Nat'l Shawmut Bank v. Joy - 315 Mass. 457, 53 N.E.2d 113 (1944)


If an owner of property can find a means of disposing of it inter vivos that will render a will unnecessary for the accomplishment of his practical purposes, he has a right to employ it. The fact that the motive of a transfer is to obtain the practical advantages of a will without making one is immaterial.


A settlor established a trust and named trustees under the trust. After the settlor's death, the trustees filed a petition for instructions regarding the distribution of the proceeds of the trust. The probate court ordered the proceeds to be paid to the settlor's statutory next of kin, according to the terms of the trust, which the settlor executed in 1936. The settlor reserved a power of appointment in the trust, and in default of exercise of the power of appointment, the trust principal and accumulated income were to be paid over to the settlor’s heirs under Massachusetts intestacy law. The settlor had also made a will in 1926, in which he bequeathed all of his property to the bank named as executor, in trust. Legatees under the 1926 will appealed from the probate court's order, maintaining that the trust property should be distributed to them under the 1926 will.
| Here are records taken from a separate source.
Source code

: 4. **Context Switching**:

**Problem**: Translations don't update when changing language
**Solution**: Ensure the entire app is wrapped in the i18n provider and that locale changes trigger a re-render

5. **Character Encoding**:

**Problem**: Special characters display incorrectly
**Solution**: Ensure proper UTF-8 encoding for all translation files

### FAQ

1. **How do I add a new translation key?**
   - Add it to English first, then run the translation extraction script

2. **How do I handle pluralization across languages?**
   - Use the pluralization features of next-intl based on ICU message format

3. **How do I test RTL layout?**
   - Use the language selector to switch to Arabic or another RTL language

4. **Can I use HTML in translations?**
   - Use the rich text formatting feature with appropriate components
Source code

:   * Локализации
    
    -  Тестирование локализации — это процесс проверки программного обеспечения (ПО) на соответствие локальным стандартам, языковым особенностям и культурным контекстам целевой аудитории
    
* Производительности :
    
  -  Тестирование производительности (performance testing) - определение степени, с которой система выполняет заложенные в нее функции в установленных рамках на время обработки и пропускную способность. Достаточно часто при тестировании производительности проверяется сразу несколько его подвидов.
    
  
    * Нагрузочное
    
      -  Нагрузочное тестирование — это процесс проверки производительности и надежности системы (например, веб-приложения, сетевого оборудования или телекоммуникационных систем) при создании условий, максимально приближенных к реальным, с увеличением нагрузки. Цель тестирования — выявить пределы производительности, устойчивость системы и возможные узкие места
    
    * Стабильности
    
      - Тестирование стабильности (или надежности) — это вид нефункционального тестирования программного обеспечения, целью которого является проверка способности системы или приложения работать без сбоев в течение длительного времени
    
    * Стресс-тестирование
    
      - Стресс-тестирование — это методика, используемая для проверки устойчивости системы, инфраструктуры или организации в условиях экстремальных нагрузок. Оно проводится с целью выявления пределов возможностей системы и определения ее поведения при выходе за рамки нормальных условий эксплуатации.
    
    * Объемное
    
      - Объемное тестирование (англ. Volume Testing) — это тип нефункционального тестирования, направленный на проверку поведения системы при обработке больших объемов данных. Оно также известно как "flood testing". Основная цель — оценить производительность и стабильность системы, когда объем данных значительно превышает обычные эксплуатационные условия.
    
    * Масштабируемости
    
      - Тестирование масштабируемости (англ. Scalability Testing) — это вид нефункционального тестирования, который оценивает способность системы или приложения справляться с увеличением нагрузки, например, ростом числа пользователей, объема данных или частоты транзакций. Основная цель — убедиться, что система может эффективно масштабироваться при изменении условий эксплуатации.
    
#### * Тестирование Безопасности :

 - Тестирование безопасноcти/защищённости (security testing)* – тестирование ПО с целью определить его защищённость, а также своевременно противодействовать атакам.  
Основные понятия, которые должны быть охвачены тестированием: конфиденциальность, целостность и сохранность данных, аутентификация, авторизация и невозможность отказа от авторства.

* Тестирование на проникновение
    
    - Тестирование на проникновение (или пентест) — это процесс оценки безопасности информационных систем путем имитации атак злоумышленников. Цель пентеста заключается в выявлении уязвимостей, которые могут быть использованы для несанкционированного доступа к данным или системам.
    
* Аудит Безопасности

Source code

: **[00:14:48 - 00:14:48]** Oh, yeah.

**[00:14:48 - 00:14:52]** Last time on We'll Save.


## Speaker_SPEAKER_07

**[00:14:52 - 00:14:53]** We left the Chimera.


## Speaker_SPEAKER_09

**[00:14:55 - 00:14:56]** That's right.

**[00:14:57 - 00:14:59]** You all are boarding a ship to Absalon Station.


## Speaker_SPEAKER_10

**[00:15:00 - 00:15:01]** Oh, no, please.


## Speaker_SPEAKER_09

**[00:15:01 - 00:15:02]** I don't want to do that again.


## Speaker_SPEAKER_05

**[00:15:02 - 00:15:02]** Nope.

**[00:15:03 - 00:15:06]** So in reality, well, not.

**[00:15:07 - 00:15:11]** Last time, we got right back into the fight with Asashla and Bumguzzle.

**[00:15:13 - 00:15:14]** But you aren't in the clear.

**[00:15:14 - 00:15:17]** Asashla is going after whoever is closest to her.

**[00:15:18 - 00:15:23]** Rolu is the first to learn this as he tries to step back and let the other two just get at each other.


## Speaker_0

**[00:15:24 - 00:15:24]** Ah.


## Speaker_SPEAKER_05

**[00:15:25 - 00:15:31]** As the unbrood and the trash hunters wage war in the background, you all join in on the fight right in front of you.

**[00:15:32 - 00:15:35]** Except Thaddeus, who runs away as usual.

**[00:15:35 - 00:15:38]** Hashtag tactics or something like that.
Was the probate court correct in ordering that the proceeds of the trust be paid to the settlor’s statutory next of kin?




The court affirmed, the decree, holding that the proceeds were properly paid to the next of kin. Although the retention of a power to revoke a trust would have invalidated the trust had it been used, the power was not used by the settlor. Also, the reservation of the power to make investments did not invalidate the trust. Finally, the trust was not invalidated by the settlor's retention of a life interest in the property for himself. The will was not a valid exercise of the power of appointment reserved by the settlor in the trust instrument. The settlor could exercise the power of appointment only by an instrument (a) under his seal (b) duly acknowledged by him and (c) deposited with the trustees.